Entries provided:
┌──

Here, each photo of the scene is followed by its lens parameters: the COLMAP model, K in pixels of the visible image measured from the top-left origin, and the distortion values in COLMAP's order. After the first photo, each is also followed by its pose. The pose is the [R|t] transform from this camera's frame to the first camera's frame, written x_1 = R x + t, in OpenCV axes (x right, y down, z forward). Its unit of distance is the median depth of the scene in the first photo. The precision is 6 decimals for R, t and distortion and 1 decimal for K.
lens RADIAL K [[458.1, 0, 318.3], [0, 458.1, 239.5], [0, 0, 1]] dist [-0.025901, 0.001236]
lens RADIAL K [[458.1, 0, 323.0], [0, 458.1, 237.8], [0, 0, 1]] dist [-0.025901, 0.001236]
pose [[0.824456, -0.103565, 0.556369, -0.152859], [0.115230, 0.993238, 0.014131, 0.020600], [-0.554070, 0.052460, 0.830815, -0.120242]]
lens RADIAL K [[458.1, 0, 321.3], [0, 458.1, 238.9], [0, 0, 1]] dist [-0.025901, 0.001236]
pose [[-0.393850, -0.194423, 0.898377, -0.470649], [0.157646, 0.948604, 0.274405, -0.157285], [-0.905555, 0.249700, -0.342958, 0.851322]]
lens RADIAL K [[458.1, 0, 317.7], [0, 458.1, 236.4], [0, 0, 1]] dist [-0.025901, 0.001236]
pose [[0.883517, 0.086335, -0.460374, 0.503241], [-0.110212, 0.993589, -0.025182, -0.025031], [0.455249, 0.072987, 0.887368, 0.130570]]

└──

Starting at the beginning of the listing and ending with the line that contains "236.4], [0, 0, 1]] dist [-0.025901, 0.001236]", turn the listing into a two-column CSV with the headers instruction and output. Give one row for each request, with its text and its answer each in a single quoted field and line breaks replaced by spaces.

Solved problem:
instruction,output
"Here, each photo of the scene is followed by its lens parameters: the COLMAP model, K in pixels of the visible image measured from the top-left origin, and the distortion values in COLMAP's order. After the first photo, each is also followed by its pose. The pose is the [R|t] transform from this camera's frame to the first camera's frame, written x_1 = R x + t, in OpenCV axes (x right, y down, z forward). Its unit of distance is the median depth of the scene in the first photo. The precision is 6 decimals for R, t and distortion and 1 decimal for K.","lens RADIAL K [[458.1, 0, 318.3], [0, 458.1, 239.5], [0, 0, 1]] dist [-0.025901, 0.001236] lens RADIAL K [[458.1, 0, 323.0], [0, 458.1, 237.8], [0, 0, 1]] dist [-0.025901, 0.001236] pose [[0.824456, -0.103565, 0.556369, -0.152859], [0.115230, 0.993238, 0.014131, 0.020600], [-0.554070, 0.052460, 0.830815, -0.120242]] lens RADIAL K [[458.1, 0, 321.3], [0, 458.1, 238.9], [0, 0, 1]] dist [-0.025901, 0.001236] pose [[-0.393850, -0.194423, 0.898377, -0.470649], [0.157646, 0.948604, 0.274405, -0.157285], [-0.905555, 0.249700, -0.342958, 0.851322]] lens RADIAL K [[458.1, 0, 317.7], [0, 458.1, 236.4], [0, 0, 1]] dist [-0.025901, 0.001236]"